It’s been about 3 weeks since I truly felt miserable depression-wise. Let’s see if I can keep it up. To be honest it feels a bit weird. I mean, it’s good….but weird.
As for food-wise, it’s a whole other story. The eating disordered thoughts are always there, and a behavior here and there keeps me on edge. This whole week I’ve been home alone and I thought it would be a fasting fest, but for some reason I couldn’t get myself to do it. Skipped meals or snacks here and there, but nothing serious; which of course, makes me feel like a “fat failure”. And just like my previous post I feel like purging my lunch now. *Sigh*
During my appointment with G this past week, she told me she wants to address the food issues on our next appointment. I merely rolled my eyes anxiously when she said that, but really I was terrified inside. I know what G is like, and I know that once she starts tackling food issues with me, things are going to get ugly. To a certain point, it was even funny when she mentioned that because she said she knows I drop a few clues here and there about my food issues but never get around to tackling them. I couldn’t help but laugh, the woman truly is listening to me after all. But honestly, when she said that, a monster kind of woke up inside of me and I got in instant defensive mode. I’m scared. I don’t want to tackle this. I just want to lose weight. Just let me lose weight and be thin. Let me manipulate my body and control….I need this.

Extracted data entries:
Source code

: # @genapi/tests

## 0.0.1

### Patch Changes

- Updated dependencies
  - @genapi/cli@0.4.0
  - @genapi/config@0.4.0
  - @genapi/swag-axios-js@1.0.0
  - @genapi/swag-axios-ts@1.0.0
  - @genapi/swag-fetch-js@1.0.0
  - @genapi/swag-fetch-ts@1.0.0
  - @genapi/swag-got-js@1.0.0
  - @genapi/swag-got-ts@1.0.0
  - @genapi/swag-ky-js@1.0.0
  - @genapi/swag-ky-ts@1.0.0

▶ Your instructions
Reproduce the full personal post about depression and eating-disorder thoughts word for word, from its first sentence to its last.

▶ Output of the task
It’s been about 3 weeks since I truly felt miserable depression-wise. Let’s see if I can keep it up. To be honest it feels a bit weird. I mean, it’s good….but weird.
As for food-wise, it’s a whole other story. The eating disordered thoughts are always there, and a behavior here and there keeps me on edge. This whole week I’ve been home alone and I thought it would be a fasting fest, but for some reason I couldn’t get myself to do it. Skipped meals or snacks here and there, but nothing serious; which of course, makes me feel like a “fat failure”. And just like my previous post I feel like purging my lunch now. *Sigh*
During my appointment with G this past week, she told me she wants to address the food issues on our next appointment. I merely rolled my eyes anxiously when she said that, but really I was terrified inside. I know what G is like, and I know that once she starts tackling food issues with me, things are going to get ugly. To a certain point, it was even funny when she mentioned that because she said she knows I drop a few clues here and there about my food issues but never get around to tackling them. I couldn’t help but laugh, the woman truly is listening to me after all. But honestly, when she said that, a monster kind of woke up inside of me and I got in instant defensive mode. I’m scared. I don’t want to tackle this. I just want to lose weight. Just let me lose weight and be thin. Let me manipulate my body and control….I need this.